Determining the Amount of Depreciation

The assessment of depreciation and the amount to be charged in respect thereof in an accounting period are usually based on the following three factors :

  •  historical cost or other amount substituted for the historical cost of the depreciable asset when the asset has been revalued;
  •  expected useful life of the depreciable asset; and
  •  estimated residual value of the depreciable asset.

The useful life of a depreciable asset is shorter than its physical life and is:

  •  pre-determined legal or contractual limits, such as the expiry dates of related leases;
  •  directly governed extraction or consumption;
  •  dependent on the extent of use and physical deterioration on account of wear and tear which again depends on operational factors, such as, the number of shifts for which the asset is to be used, repair and maintenance policy of the enterprise, etc; and
  •  reduced obsolescence arising from such factors as :
  1.  technological changes;
  2.  improvement in production methods;
  3.  change in market demand for the product or service output of the asset; or
  4.  legal or other restrictions.

Determination of the useful life of a depreciable asset is a matter of estimation and is normally based on various factors including experience with similar types of assets. Such estimation is more difficult for an asset using new technology or used in the production of a new product or in the provision of a new service but is nevertheless required on some reasonable basis. Determination of residual value of an asset is normally a difficult matter. If such value is considered as insignificant, it is normally regarded as nil. On the contrary, if the residual value is likely to be significant, it is estimated at the time of acquisition/installation, or at the time of subsequent revaluation of the asset. One of the bases for determining the residual value would be the realisable value of similar assets which have reached the end of their useful lives and have operated under conditions similar to those in which the asset will be used.

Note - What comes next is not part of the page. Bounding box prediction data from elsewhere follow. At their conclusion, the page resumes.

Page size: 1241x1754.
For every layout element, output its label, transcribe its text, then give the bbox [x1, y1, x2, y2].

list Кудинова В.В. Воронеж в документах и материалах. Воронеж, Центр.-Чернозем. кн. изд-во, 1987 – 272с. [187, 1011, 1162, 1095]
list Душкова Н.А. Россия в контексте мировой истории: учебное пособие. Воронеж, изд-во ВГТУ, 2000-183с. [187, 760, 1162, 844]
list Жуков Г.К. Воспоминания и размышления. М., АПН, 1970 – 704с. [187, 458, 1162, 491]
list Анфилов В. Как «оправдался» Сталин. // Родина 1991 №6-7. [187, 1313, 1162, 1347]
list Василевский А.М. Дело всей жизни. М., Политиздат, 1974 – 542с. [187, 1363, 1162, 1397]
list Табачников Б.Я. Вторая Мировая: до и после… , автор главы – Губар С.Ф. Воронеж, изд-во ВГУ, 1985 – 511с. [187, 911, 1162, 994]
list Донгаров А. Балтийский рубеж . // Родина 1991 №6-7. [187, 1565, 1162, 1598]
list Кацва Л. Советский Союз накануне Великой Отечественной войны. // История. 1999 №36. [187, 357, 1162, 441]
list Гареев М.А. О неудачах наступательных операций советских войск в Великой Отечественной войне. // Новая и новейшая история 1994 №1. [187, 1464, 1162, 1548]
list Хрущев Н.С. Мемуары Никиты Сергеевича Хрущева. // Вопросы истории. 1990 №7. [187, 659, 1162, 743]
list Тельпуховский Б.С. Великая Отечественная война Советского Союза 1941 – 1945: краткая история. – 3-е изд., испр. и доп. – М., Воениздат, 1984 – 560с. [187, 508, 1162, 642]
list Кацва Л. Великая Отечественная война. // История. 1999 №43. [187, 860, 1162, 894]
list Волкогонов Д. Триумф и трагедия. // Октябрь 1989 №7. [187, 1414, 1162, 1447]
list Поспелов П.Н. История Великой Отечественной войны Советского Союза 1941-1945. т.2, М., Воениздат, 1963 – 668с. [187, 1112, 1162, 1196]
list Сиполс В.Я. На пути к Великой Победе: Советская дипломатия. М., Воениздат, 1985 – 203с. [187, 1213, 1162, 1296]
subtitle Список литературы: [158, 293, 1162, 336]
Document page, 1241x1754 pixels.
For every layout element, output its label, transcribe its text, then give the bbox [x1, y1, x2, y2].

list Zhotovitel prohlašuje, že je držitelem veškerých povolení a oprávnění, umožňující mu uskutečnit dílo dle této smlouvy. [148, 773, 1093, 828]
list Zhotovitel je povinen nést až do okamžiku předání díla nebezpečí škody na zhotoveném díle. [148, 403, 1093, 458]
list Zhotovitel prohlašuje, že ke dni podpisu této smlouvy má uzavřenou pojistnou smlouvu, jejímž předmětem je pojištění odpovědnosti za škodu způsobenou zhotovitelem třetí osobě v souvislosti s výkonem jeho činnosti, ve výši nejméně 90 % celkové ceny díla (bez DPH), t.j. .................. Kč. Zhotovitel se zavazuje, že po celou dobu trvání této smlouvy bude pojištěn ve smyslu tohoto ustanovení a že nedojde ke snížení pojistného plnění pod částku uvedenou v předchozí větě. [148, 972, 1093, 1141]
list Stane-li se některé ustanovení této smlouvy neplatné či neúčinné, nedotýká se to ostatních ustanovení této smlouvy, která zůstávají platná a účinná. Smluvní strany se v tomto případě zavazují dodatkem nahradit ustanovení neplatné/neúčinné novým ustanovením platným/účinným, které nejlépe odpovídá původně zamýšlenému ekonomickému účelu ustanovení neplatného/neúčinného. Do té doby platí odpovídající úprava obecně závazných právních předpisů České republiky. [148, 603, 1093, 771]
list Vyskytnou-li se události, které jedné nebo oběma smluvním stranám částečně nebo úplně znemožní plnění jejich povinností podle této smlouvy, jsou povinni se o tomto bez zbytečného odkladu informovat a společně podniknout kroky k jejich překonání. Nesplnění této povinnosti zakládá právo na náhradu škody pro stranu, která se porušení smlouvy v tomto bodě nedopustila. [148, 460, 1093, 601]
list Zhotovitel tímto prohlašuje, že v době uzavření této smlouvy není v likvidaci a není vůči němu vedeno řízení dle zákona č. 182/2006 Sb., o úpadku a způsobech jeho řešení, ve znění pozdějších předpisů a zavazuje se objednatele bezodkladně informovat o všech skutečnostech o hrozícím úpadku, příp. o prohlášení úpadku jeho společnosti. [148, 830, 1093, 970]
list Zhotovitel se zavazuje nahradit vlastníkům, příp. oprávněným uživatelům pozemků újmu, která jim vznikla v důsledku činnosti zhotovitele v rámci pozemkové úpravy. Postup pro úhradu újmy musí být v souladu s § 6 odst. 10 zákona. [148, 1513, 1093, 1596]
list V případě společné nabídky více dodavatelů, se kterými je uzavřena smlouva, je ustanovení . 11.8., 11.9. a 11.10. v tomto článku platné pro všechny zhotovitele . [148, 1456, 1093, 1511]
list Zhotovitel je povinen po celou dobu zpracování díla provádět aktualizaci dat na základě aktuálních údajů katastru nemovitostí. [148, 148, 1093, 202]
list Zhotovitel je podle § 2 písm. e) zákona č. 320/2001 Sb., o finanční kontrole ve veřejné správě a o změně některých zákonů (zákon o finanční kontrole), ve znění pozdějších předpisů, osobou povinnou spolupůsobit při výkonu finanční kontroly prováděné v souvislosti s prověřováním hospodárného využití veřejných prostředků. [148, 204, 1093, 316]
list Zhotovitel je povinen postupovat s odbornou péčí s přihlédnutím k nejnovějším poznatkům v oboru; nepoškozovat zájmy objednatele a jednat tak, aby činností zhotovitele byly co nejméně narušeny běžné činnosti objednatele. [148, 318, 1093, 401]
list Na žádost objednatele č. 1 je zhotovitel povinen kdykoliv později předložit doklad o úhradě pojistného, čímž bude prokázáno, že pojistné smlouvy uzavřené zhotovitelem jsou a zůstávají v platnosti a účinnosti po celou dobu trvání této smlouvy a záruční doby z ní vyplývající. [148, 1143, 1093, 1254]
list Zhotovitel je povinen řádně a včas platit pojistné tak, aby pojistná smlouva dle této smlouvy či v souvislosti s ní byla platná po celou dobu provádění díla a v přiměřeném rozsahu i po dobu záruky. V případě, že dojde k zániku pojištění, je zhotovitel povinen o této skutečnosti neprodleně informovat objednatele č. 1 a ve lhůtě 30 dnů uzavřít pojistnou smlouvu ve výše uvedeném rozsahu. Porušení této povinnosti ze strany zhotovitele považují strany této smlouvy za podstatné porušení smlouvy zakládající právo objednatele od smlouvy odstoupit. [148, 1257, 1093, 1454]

The quantum of depreciation to be provided in an accounting period involves the exercise of judgement management in the light of technical, commercial, accounting and legal requirements and accordingly may need periodical review. If it is considered that the original estimate of useful life of an asset requires any revision, the unamortised depreciable amount of the asset is charged to revenue over the revised remaining useful life. The useful lives of major depreciable assets or class of depreciable assets may be reviewed periodically. Where there is revision of estimated useful life of an asset, the unamortised depreciation amount should be charged over the remaining useful life too. An entity may adopt different types of methods of depreciation for different types of assets provided the same are adopted on a consistent basis. Even a company having plants at different locations may adopt different method of depreciation in the same accounting year. Further, it may be noted that the depreciation would be charged on pro-rata basis in respect of assets acquired during the financial year.